In an opinion piece for the New York Times, written before the signing of the Doha Agreement, Haqqani projected a more moderate stance. He wrote that the Taliban aspired to build an “Islamic system in which all Afghans have equal rights, where the rights of women that are granted by Islam — from the right to education to the right to work — are protected, and where merit is the basis for equal opportunity.”

However, despite his public statements, Haqqani’s prominence in the Taliban will be worrying for international observers, due to his connection to terrorism and his affiliation with Al Qaeda. According to a 2020 UN report, the Haqqani network maintains close contact with Al Qaeda, which is believed to currently have between 400 and 600 members active in Afghanistan.

Moreover, Haqqani’s extremist tendencies are evident in his own writings. In 2010, he released a training manual for the insurgency in which he supports the use of beheadings and suicide bombings while also legitimising attacking Western targets.

Mullah Yaqoob, Defence Minister

The son of Omar, Yaqoob made a play for the position of Supreme Leader in 2016 and was reportedly furious when the role went to Akhundzada instead. Despite being in his mid-30s and lacking the kind of combat experience his fellow Taliban members possess, Yaqoob is currently in charge of all military operations. He holds a lot of clout for his association with Omar and like Baradar, is considered to be a moderate voice within the Taliban.

During the Taliban’s takeover of the country, Yaqoob reportedly urged fighters not to harm members of the Afghan military and government and to avoid looting abandoned properties.

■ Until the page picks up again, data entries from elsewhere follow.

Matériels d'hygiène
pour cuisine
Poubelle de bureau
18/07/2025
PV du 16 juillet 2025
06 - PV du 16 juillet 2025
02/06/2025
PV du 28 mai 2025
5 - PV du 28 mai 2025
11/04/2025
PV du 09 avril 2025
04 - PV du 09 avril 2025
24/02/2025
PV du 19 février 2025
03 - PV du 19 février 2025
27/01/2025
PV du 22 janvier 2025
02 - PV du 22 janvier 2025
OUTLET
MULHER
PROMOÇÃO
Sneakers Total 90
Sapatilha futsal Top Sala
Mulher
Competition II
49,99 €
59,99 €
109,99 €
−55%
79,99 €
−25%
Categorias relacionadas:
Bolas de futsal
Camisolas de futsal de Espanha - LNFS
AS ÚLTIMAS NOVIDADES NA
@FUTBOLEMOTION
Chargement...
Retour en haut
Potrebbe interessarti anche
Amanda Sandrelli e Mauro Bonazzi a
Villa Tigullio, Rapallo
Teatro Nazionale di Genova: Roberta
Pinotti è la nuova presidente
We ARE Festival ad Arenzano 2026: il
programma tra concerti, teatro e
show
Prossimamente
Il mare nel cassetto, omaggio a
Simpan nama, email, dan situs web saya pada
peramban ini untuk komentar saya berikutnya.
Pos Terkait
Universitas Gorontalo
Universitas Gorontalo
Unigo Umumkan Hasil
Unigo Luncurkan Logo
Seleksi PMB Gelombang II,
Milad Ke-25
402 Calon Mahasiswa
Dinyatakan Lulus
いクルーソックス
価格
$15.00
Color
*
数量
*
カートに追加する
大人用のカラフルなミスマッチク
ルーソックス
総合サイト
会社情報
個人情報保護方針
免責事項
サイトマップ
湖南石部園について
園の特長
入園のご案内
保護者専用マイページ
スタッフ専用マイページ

Amir Khan Muttaqi, Foreign Minister

Another moderate voice, Muttaqi served as Minister of Culture and Information and Minister of Education during the previous Taliban government. Like Baradar, Muttaqi was also sent to Qatar and was a member of the negotiating team during the Doha talks.

Muttaqi was the chair of the Invitation and Guidance Commission during the insurgency and in that capacity, was in charge of Taliban propaganda. He was responsible for efforts to get government officials and other prominent figures to defect. When the Taliban conducted their advance, Muttaqi called for a peaceful settlement to hostilities.

Mohammad Abbas Stanikzai, Deputy Foreign Minister

Better known internationally than Muttaqi, Stanikzai trained as an Afghan Army officer in India and will presumably be responsible for establishing the Taliban’s relations with New Delhi.

During the Soviet invasion, he defected from the Army to join the Islamic movements, but was reportedly at odds with Omar over his Westernised lifestyle and penchant for consuming alcohol. As a result, Stanikzai was removed as Minister of Foreign Affairs and was instead assigned the less-important post of Minister of Health.

However, since 2012, he has played a crucial role in the Taliban’s diplomatic outreach and has travelled to several countries on behalf of the group. In an interview with Firstpost, Stanikzai stressed his desire to establish friendly relations across the region and claimed that Hindus and Sikhs could continue to live peacefully in Afghanistan.